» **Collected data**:
_ _ _
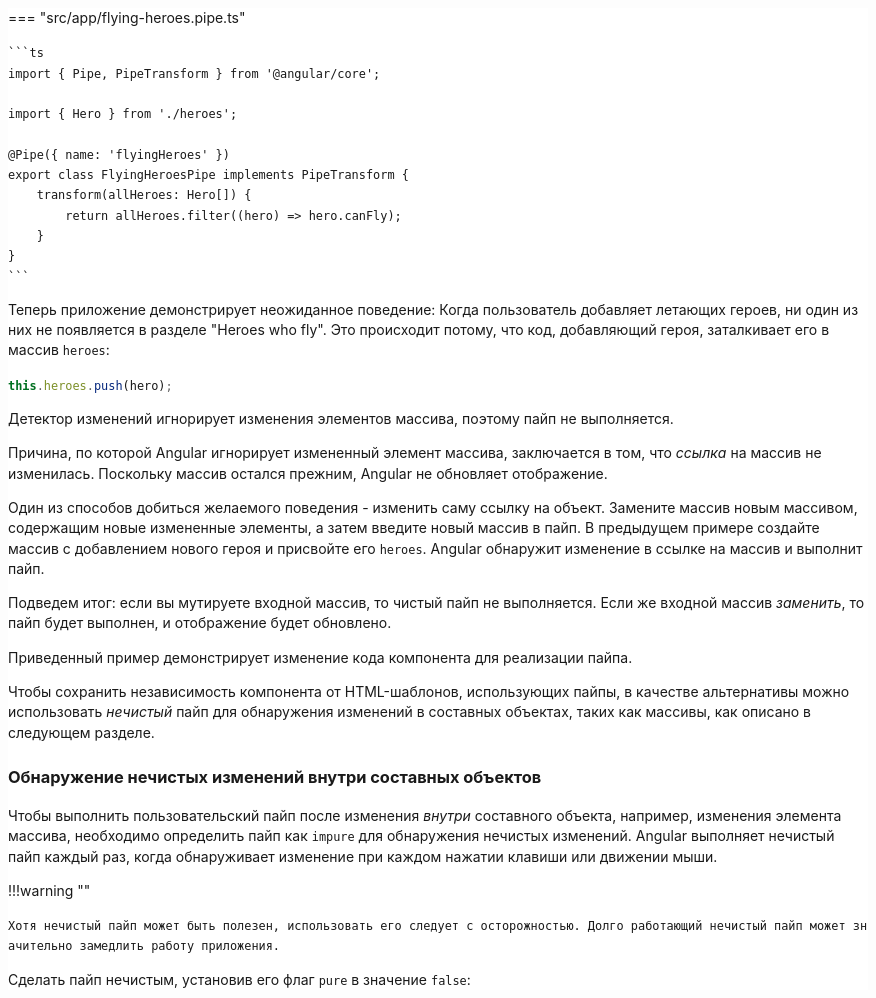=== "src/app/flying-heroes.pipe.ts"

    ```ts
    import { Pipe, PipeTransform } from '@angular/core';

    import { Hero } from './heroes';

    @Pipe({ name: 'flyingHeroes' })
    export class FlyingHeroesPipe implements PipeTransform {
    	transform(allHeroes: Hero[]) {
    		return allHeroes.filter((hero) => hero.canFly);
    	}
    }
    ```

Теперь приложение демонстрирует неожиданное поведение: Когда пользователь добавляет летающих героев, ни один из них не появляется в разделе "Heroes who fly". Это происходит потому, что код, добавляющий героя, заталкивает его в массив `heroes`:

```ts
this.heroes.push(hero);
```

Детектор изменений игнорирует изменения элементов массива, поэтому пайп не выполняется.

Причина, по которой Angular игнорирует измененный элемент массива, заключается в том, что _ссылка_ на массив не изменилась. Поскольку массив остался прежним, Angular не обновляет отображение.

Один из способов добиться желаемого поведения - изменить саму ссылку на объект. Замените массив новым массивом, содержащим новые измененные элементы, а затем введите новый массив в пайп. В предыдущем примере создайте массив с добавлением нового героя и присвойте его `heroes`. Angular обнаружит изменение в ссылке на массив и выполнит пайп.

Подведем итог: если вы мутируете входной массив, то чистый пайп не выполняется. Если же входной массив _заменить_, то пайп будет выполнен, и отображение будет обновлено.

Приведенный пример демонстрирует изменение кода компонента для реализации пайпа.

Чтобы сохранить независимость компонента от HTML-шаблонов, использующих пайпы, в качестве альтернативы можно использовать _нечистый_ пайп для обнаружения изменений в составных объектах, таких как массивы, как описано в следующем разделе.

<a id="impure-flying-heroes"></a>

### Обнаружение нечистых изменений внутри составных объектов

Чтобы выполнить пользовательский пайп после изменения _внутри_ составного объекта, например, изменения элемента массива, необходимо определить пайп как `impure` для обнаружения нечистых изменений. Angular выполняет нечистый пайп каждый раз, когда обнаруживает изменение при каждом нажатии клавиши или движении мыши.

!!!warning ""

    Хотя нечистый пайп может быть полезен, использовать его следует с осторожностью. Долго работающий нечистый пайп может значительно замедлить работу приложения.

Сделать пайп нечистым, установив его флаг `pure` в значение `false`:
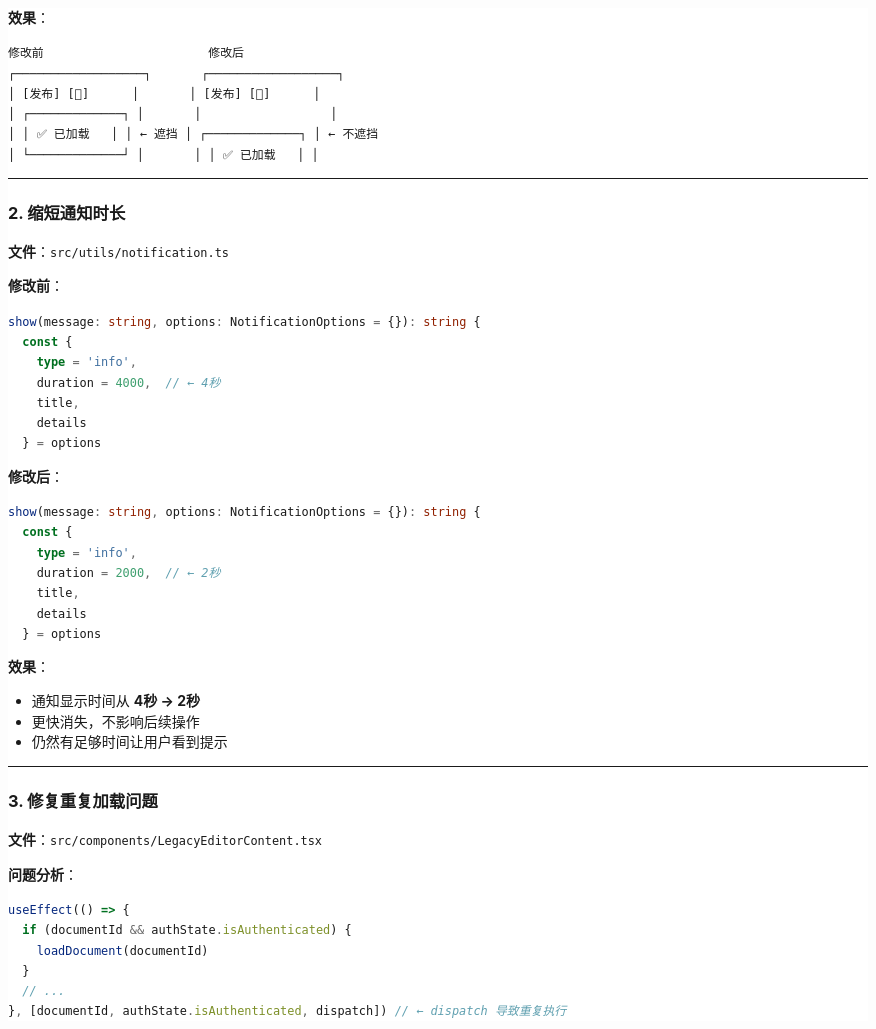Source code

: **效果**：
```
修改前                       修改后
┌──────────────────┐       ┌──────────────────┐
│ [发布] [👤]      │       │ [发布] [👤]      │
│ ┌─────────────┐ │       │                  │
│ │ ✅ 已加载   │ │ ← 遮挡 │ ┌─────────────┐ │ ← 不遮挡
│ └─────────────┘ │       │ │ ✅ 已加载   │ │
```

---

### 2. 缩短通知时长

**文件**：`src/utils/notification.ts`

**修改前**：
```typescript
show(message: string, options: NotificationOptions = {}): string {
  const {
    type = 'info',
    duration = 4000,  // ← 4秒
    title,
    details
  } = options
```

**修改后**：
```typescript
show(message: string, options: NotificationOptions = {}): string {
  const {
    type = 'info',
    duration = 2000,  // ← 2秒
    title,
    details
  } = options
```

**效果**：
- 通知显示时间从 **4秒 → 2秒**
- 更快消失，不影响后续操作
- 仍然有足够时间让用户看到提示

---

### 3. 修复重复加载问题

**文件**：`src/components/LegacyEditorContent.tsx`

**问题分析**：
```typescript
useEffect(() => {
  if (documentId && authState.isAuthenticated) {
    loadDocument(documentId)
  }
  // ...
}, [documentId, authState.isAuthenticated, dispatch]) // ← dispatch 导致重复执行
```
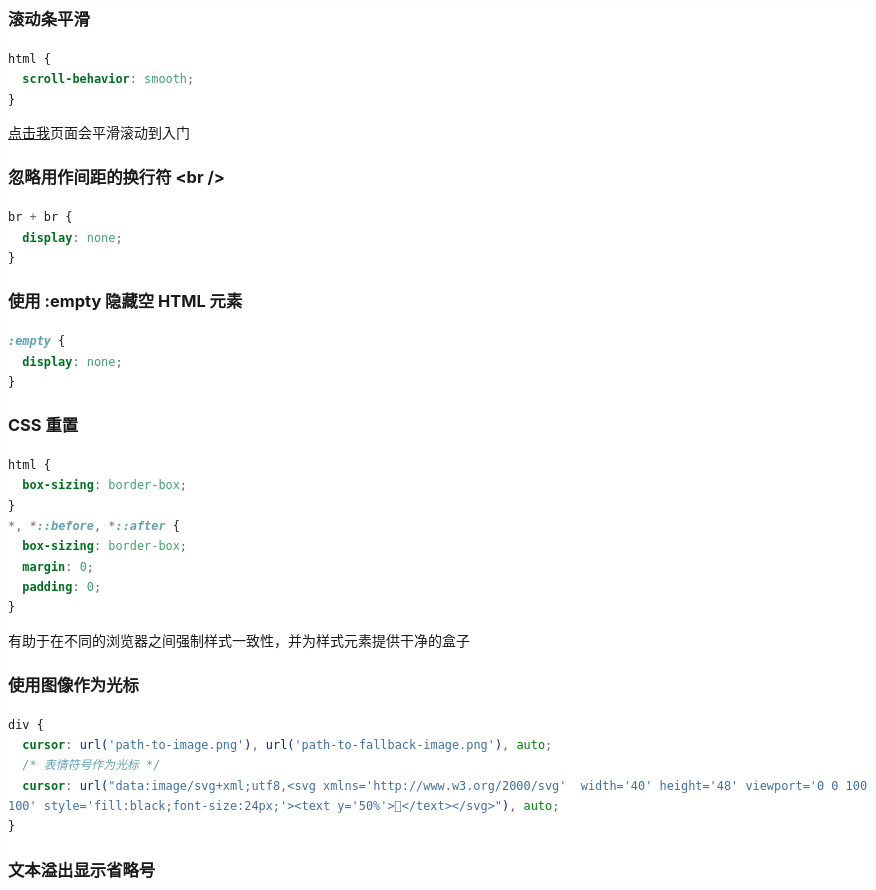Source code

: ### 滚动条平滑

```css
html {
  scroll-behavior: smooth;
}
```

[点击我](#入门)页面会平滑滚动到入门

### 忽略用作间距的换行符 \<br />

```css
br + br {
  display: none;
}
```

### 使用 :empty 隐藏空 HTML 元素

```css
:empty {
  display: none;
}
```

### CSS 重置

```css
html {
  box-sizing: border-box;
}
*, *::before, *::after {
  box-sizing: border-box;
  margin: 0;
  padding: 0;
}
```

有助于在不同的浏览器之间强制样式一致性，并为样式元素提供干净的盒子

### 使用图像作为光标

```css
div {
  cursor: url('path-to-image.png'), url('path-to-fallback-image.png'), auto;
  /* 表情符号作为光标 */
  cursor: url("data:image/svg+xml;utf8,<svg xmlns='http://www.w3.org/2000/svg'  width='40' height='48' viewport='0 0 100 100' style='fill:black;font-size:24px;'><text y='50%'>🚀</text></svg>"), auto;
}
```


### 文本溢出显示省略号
_ _ _
» **BRIEF**: Which lines hold the word "героя"? Copy each of them from the records.

» **TASK SOLUTION**:
Теперь приложение демонстрирует неожиданное поведение: Когда пользователь добавляет летающих героев, ни один из них не появляется в разделе "Heroes who fly". Это происходит потому, что код, добавляющий героя, заталкивает его в массив `heroes`:
Один из способов добиться желаемого поведения - изменить саму ссылку на объект. Замените массив новым массивом, содержащим новые измененные элементы, а затем введите новый массив в пайп. В предыдущем примере создайте массив с добавлением нового героя и присвойте его `heroes`. Angular обнаружит изменение в ссылке на массив и выполнит пайп.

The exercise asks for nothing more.